Ordinary Rhythms

May 7, 2019Daily Faith, Ordinary0 comments

This is part of a new series on the blog surrounding the ordinary faithfulness of the body of Christ and the work of the Spirit throughout it.  Click here to see all of the pieces. My hope is you will be encouraged and spurred on to be faithful in the small. 

They say senses hold memories. I know it’s true. The sound of birds. The warmth of a breeze blowing through a screen door. The sight of light refracting through the hundreds of edges of a crystal chandelier.

These memories take me to another place. I see myself running through the yard of my grandparents’ house picking the hard red berries that fell from their tree. I can feel the bushes against my arms while I run the path at the back of their property and smell the prize of the small lemon tree. I can hear the boards of the treehouse groan beneath my feet while I play house with my baby or pretend that I’m a navigator on a great ship.

The grip of memories is fascinating. I barely recall what I had for lunch yesterday, but I can still taste the dates in my six-year-old mouth as I held my grandmother’s hand walking through the neighborhood farmers’ market.

I grew up in southern California. Palm trees studded the streets, a trip to Disneyland was everyday life, and seeing snow was a vacation. My family left for Indiana before I turned eight- leaving our church, schools, friends, and all of my grandparents behind. In a world before Skype, communication with my grandparents turned into phone calls, occasional visits, and VHS tapes of piano recitals and swim meets mailed in boxes.

Yet I can still hear the birds chirping out my grandmother’s back door. I can still feel the touch of her short, bristly grass on my feet or see the strawberry patches outside her side yard.

You only have to hear some songs once to get their rhythm stuck in your head. And if I remember anything about my grandmother, it’s the rhythms she gave me.

Visits were always marked by the repetition we could count on. A pool to swim in. A bird cage to clean. A sweet treat from the freezer brought in by grandpa. A tea party upstairs. The Waltons after dinner. It was always the same.

Each piece of our visit cemented in me a sense of the familiar. In the few years my younger memory has of her, my grandmother cultivated a sense of faithfulness for me.  But what I’m most thankful for is how her rhythms also cultivated a sense of the faithfulness of God.

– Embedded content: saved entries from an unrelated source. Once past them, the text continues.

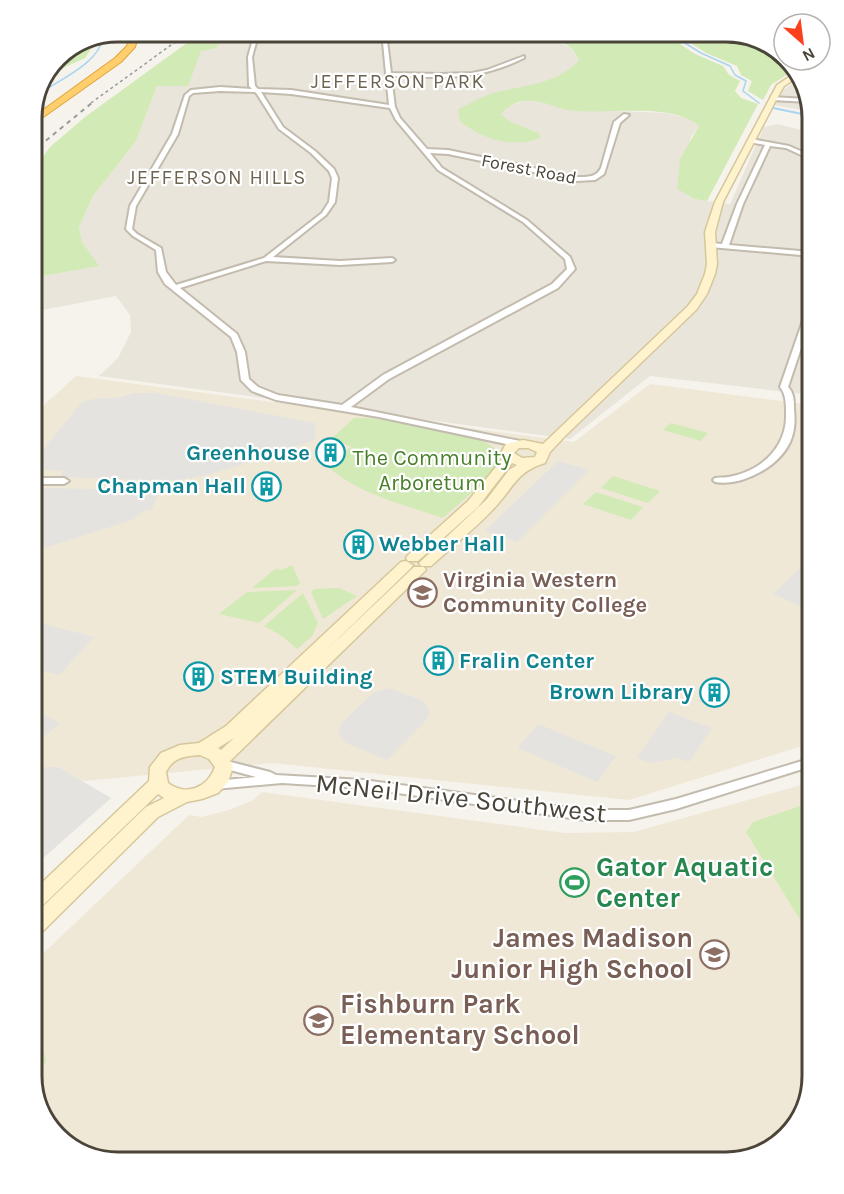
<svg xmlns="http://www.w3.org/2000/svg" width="844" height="1194" font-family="Karla,sans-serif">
<rect width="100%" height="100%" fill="#f6f3ec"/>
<g fill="#eae5da">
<path d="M227,32H445V37L526,36L552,40L570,47L579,60L569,71L554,79L458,109L539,133L511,122L500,115L505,108L523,101H535L568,109L666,113L690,119L699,126L691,137L677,189L694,199L730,204L764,127L778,124L812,133V395L650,376L570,439L99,376L118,358L131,332L130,315L116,296L32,312V278L98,266L82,242L79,227L93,196L136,141L157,86L198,58L201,50L216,47Z"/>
<path d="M801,77L811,112L775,105L782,91Z"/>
</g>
<g fill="#efe8d6">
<path d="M76,376L574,442L650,384L812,405V743L629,800L272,763L32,786V416Z"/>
<path d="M812,782V1076L801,1120L770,1151L726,1162H113L74,1151L43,1120L32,1076V964L189,815L201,817L229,810L253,800L262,792L565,833L634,832Z"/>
</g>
<g fill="#d2eab5">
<path d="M202,32H227L216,48L201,51L188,86H157L136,141L93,196L79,227L82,242L99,266L32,278V171L50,147L85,117Z"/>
<path d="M445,32H662L695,54L723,66L729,75L740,81L735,91L741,98L758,104L707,201L694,199L677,189L680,159L699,126C669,101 606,116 568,110C554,107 539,99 523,101C514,103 506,107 501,115L511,122L539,133L540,138C513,149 481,139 460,121L458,109C469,104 481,97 493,93C523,85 557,85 579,60C576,56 574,51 571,48C555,31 470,37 445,37Z"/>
<path d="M674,32H731L770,43L795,69L771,85L763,100L748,91L752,81L741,75L737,66L706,53Z"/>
<path d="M98,39L85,58L50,74L61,53Z"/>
<path d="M354,418C376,416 461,431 481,440C490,444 498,450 501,458L500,462L477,488L443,518C403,504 356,494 325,464L352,447L332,438Z"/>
<path d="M671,423L708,433L701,441L663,430Z"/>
<path d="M613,476L660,491L648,503L601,488Z"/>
<path d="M596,492L643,507L631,520L583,504Z"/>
<path d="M292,565L300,583L297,586L252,588L275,569L282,570Z"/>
<path d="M339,588L357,596L323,619L311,592L314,589Z"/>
<path d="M297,590L259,623L219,614L247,592Z"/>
<path d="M303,593L318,623L312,636L297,649L282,636L264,626Z"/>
<path d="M812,802V939L746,832L753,822Z"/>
<path d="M32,1045L43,1050L46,1059L38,1084L37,1096L32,1076Z"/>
</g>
<g fill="#e5e3e0">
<path d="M135,393H156L315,423V440L245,464L203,476L173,481L60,477L63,471L38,469L34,465V461L82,402L97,398H117Z"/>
<path d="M558,461L589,470L517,542L485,531Z"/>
<path d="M42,488L136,490L160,491L151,510L143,511L132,520L32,552V490Z"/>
<path d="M812,559V611L773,594L806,562Z"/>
<path d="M32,621L94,637L59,675L32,668Z"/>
<path d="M389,688L421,700L429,708V713L428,718L387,760L346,743L338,732L341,724L373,693Z"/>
<path d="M32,708L60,724L32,745Z"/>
<path d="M669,712L712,728L689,762L678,758L651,763L637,758Z"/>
<path d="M538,724L616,756L597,782L518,748Z"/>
<path d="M46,767H58L111,798L32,868V772Z"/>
</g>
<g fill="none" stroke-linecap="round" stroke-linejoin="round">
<g stroke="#a9d4f2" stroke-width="1.5">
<path d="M667,32L701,53L730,66L735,75L746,81L743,91L759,103"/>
<path d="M42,92C61,79 100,62 103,37"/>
</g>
<path stroke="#a9d4f2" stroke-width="2" d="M773,108L812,116"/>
<defs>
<g id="minor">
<path d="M255,32H259L252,57L255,86L258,89L291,90L389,105L382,32H386L391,73L441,74L472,73L487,70L524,56V58C475,82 443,77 391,76L395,107L400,118L427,149L448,150L576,177C586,177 596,178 601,168L614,122L624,114L629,115L620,123L604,174L595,180L576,181L448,154L430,153L442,168L527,220L570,257L575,269L558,288L389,379L351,407L520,441L523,442V446L520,447L379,417L276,400L252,391L241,380L237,352L231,337L165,284L158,272L156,250L133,236L126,229L130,206L172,134L185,95L191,90L220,87L252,89L249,86L248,57ZM220,91L255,92L257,94L279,129L311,153L329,171L332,178L329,202L322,213L264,258L176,285L166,272L161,248L137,234L132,229L136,206L178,134L189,96L193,93ZM261,92L291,94L390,108L396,120L438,170L523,222L565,259L567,269L552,284L383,375L342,405L278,395L258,387L249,379L245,352L237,334L180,288L266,261L340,265L392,262L395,260L392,258L340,261L273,257L326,215L335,202L338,178L334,169L315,151L283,127Z"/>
<path d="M771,97L807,99L808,102L773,100Z"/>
<path d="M751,139L789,146L812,156V160L786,148L770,146L743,204L729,245L812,252V256L710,247L707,245L710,243L722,244L737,204L765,145L749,142V140Z"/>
<path d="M809,303H812V315L788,387C794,393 794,401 794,409C795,418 795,428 792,437C783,465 743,487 715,482L713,480L715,478C721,477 727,478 733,476C764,469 787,445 786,414C786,404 786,394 780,387Z"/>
<path d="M32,478H64L69,481L64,484H32Z"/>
<path d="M812,758V766L676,809L629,820H585L363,788L282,783L215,789L211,788L209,785L211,782L215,781L256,777L219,767L217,764L219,761L223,760L270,772L276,775L363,780L585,810H629L676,799Z"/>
</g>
<g id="secondary">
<path d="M798,71L801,75L784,86L777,98L723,202L715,232L717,264L715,274L707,294L696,310L565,436L550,452L545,463C518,471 514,486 497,505C477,527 453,546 431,566H421L419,563L487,499L509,470L517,465L512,463L478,507L418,561H408L406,558L408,555L468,501L504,457L501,453L506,444L523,440L543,444L688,306L697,294L705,274L707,264L705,232L715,202L777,85ZM528,448L537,452L535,457L522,458L514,453L519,448Z"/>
<path d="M406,561L413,565L411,568L320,656L414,567H424L426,570L230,761L233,767L228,782L218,793L202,799L187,802L158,817L39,935L32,937V917L146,807L164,798L158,794L39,909L32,912V892L149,781L150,767L161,753L180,745L199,743L226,726L401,562ZM234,738L221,750L218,748ZM200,755L209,759L215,767C208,787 187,797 168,783L166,772C173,757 186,756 200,755Z"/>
</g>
<path id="motorway" d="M131,32H139L135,47L121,62L32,125V118L115,58L127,46Z"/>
</defs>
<use href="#minor" stroke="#c2bbae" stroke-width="4"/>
<use href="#secondary" stroke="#d6c79b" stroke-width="3"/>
<use href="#motorway" stroke="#e0a43c" stroke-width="2"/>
<use href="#minor" fill="#fff" fill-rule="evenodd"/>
<use href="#secondary" fill="#fff3cd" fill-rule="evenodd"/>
<use href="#motorway" fill="#ffcf6e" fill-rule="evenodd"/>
<path stroke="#9a9a9a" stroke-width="1.5" stroke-dasharray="3 3" stroke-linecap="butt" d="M91,103L189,32"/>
<path stroke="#9a9a9a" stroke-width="2" stroke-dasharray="4.5 4.5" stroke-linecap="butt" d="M32,152L93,102"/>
</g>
<defs>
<symbol id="building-ring" viewBox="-11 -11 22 22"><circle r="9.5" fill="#fff" stroke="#0f9aa8" stroke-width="1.5"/><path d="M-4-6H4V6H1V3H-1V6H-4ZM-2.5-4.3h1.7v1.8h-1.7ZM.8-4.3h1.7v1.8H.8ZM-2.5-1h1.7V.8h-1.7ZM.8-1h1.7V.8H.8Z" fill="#0f9aa8"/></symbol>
<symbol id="university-ring" viewBox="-11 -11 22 22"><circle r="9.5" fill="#fff" stroke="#8d6e63" stroke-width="1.5"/><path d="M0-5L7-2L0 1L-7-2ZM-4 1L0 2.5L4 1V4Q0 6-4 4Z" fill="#8d6e63"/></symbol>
<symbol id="stadium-ring" viewBox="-11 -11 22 22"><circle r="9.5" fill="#fff" stroke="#2e9e5b" stroke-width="1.5"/><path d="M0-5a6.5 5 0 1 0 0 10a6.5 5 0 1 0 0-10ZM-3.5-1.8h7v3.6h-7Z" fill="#2e9e5b"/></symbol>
<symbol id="school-ring" viewBox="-11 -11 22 22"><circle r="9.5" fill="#fff" stroke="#8d6e63" stroke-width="1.5"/><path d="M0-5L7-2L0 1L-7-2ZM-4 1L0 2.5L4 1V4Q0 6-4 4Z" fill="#8d6e63"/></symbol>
</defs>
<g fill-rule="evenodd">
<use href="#building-ring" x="314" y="436" width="33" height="33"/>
<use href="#building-ring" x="250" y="470" width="33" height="33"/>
<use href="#building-ring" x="342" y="528" width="33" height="33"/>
<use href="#university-ring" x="406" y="576" width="33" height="33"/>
<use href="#building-ring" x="422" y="644" width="33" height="33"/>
<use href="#building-ring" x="182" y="660" width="33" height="33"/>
<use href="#building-ring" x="698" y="676" width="33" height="33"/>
<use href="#stadium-ring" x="558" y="866" width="33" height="33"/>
<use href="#school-ring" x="698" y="938" width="33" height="33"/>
<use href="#school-ring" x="302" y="1004" width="33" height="33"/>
</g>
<g text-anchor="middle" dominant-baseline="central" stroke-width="4.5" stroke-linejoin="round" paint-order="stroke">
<g font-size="18" fill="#4b4439" stroke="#fff">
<text transform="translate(529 169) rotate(11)">Forest Road</text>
</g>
<g font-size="20" letter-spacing="1.5" fill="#6e6250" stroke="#fff">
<text x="398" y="81">JEFFERSON PARK</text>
<text x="217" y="177">JEFFERSON HILLS</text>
</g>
<g font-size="22" font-weight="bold" fill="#0d838f" stroke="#fff" text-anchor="end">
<text x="310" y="453">Greenhouse</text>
<text x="246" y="486">Chapman Hall</text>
<text x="379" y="544" text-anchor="start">Webber Hall</text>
<text x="459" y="661" text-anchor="start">Fralin Center</text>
<text x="220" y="677" text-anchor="start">STEM Building</text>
<text x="693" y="692">Brown Library</text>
</g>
<g font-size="22" fill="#4a7f2a" stroke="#fff">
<text x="432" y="458">The Community<tspan x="432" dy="25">Arboretum</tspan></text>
</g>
<g font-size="22" font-weight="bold" fill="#785e54" stroke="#fff" text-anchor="start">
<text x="443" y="580">Virginia Western<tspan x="443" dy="25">Community College</tspan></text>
</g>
<g font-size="27" fill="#4b4439" stroke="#fff">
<text transform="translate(461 798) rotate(6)">McNeil Drive Southwest</text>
</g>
<g font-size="27" font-weight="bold" fill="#27864d" stroke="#fff" text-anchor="start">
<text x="596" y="867">Gator Aquatic<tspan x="596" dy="31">Center</tspan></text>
</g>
<g font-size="27" font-weight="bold" fill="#785e54" stroke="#fff" text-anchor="end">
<text x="693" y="938">James Madison<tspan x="693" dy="31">Junior High School</tspan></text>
<text x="340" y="1004" text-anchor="start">Fishburn Park<tspan x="340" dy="31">Elementary School</tspan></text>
</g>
</g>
<path d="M0 0H844V1194H0ZM118 42H726A76 76 0 0 1 802 118V1076A76 76 0 0 1 726 1152H118A76 76 0 0 1 42 1076V118A76 76 0 0 1 118 42Z" fill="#fff" fill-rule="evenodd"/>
<path fill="none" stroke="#4b4439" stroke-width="3" d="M118 42H726A76 76 0 0 1 802 118V1076A76 76 0 0 1 726 1152H118A76 76 0 0 1 42 1076V118A76 76 0 0 1 118 42Z"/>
<g transform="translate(802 42) rotate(152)"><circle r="28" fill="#ffffff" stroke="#b7b4b0" stroke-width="1.5"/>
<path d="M0-4.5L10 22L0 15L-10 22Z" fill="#fc3f1d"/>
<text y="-9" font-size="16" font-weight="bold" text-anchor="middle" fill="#4b4439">N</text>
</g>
</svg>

She did this by giving us the rhythm of song. Whenever my grandma drove us places, we would pile in their Buick, and grandma would hand us an index card with lyrics to a song. While on the way to church, school, or any other destination- we would sing, and have no excuse to be lacking for words. In that backseat I was reminded again and again of my faithful God. My mouth sung about the friend I had in Jesus, the sin he bore, and the privilege it was to bring prayers before his name. My biggest prayers at the time were about finding lost toys so I wouldn’t get in trouble, but the truths became written on my heart. I can trust him. I can talk to him. Grandma believes this too.

The simple streams of song filled our days and closed out our evenings.  At the end of the night my grandmother would sit on my bed, lightly rub my back, and sing of God’s love for me. She’d sing about dwelling with Jesus and about serving others.

They were simple children’s songs, but they were used to show me God’s faithfulness. Through this regular act, done again and again, Christ was always set before my eyes.

I’m thirty-one years old, and I now parent my own three children. Often I wonder if I’m pointing enough to Christ.  Did I do enough? Did I say enough?

Then I remember my grandmother, and the simple rhythms that stayed with me twenty-five years later. I think of the words and the songs that are etched into my mind. I remember how the God who was a friend to me through spelling tests and scraped knees is the same God who bears the grief of shattered hopes and the pain of death.

J.C. Ryle once wrote that “youth is the planting time of full age, the molding season in the little space of human life.” As we look to the plants, how much of that growing season is fostered by something so ordinary as the regular rhythms of water, sun, soil?

Though small and maybe even obvious, the small rhythms of our days matter. The truth is, we don’t have to worry about orchestrating the big moments. Because our children’s faith doesn’t depend on us at all, but on the God who is working and shaping their hearts using something as ordinary as our obedience in the small things.

Maybe for you it’s singing, special verses, routine bedtime conversation, silly stories, or yearly traditions. In the midst of these simple days the Spirit is working, and we can pray that he will use our ordinary, simple, faithful acts to do his incredible life-giving work.

My grandmother is still at it these days. A move to live closer has enabled me to hear her voice sing the same precious songs to my own three children. I’ve been able to listen while my six-year old daughter sings about that little bird on the top of the tree singing about God’s love for her. One generation passes on the rhythm of God’s goodness to another.

It’s ordinary faithfulness. And it’s extraordinary.